§ Task requirements: Write out each entry word for word.
----
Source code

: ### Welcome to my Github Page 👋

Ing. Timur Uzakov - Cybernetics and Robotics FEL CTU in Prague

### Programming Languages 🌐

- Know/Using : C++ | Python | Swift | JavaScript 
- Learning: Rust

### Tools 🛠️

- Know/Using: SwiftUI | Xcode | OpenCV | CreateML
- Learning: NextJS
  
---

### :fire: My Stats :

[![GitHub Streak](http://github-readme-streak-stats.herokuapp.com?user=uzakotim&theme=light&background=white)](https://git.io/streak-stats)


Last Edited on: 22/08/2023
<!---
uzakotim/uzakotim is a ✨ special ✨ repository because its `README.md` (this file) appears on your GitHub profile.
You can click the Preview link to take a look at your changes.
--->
----
§ Solution below:
Source code

: ### Welcome to my Github Page 👋

Ing. Timur Uzakov - Cybernetics and Robotics FEL CTU in Prague

### Programming Languages 🌐

- Know/Using : C++ | Python | Swift | JavaScript 
- Learning: Rust

### Tools 🛠️

- Know/Using: SwiftUI | Xcode | OpenCV | CreateML
- Learning: NextJS
  
---

### :fire: My Stats :

[![GitHub Streak](http://github-readme-streak-stats.herokuapp.com?user=uzakotim&theme=light&background=white)](https://git.io/streak-stats)


Last Edited on: 22/08/2023
<!---
uzakotim/uzakotim is a ✨ special ✨ repository because its `README.md` (this file) appears on your GitHub profile.
You can click the Preview link to take a look at your changes.
--->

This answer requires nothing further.